*** Opening PASSAGE TO READ ***

I also sometimes feel that people confuse the visible "Superbad Totalitarian Regime" symbolism with the basic fear Orwell articulated in 1984. The way I see it, it isn't so much the gray walls, shitty food, manipulation etc etc, but how difference and judgment becomes annihilated to the point of no human choice having any value anymore: right is wrong, and resistance is futile.

Huxley said the exact same thing, really, just far more subtly and realistically: he took it that one step further where it's not even about "right" and "wrong" being an externally imposed null, but that our focus on comfort and stability would lead to an internally embraced ignorance of why choice matters at all.

*** Closing PASSAGE TO READ ***
*** Opening DATASET CONTENT ***

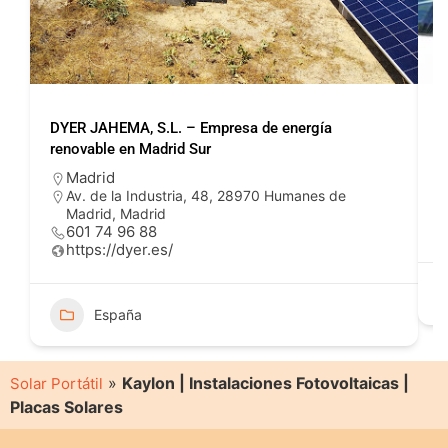
DYER JAHEMA, S.L. – Empresa de energía
P
renovable en Madrid Sur
Madrid
Av. de la Industria, 48, 28970 Humanes de
Madrid, Madrid
601 74 96 88
https://dyer.es/
España
»
Kaylon | Instalaciones Fotovoltaicas |
Solar Portátil
Placas Solares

*** Closing DATASET CONTENT ***

Copy the part of the passage on Orwell and Huxley between "Huxley said the" and "matters at all.", inclusive, and swap "comfort" for "convenience".

Huxley said the exact same thing, really, just far more subtly and realistically: he took it that one step further where it's not even about "right" and "wrong" being an externally imposed null, but that our focus on convenience and stability would lead to an internally embraced ignorance of why choice matters at all.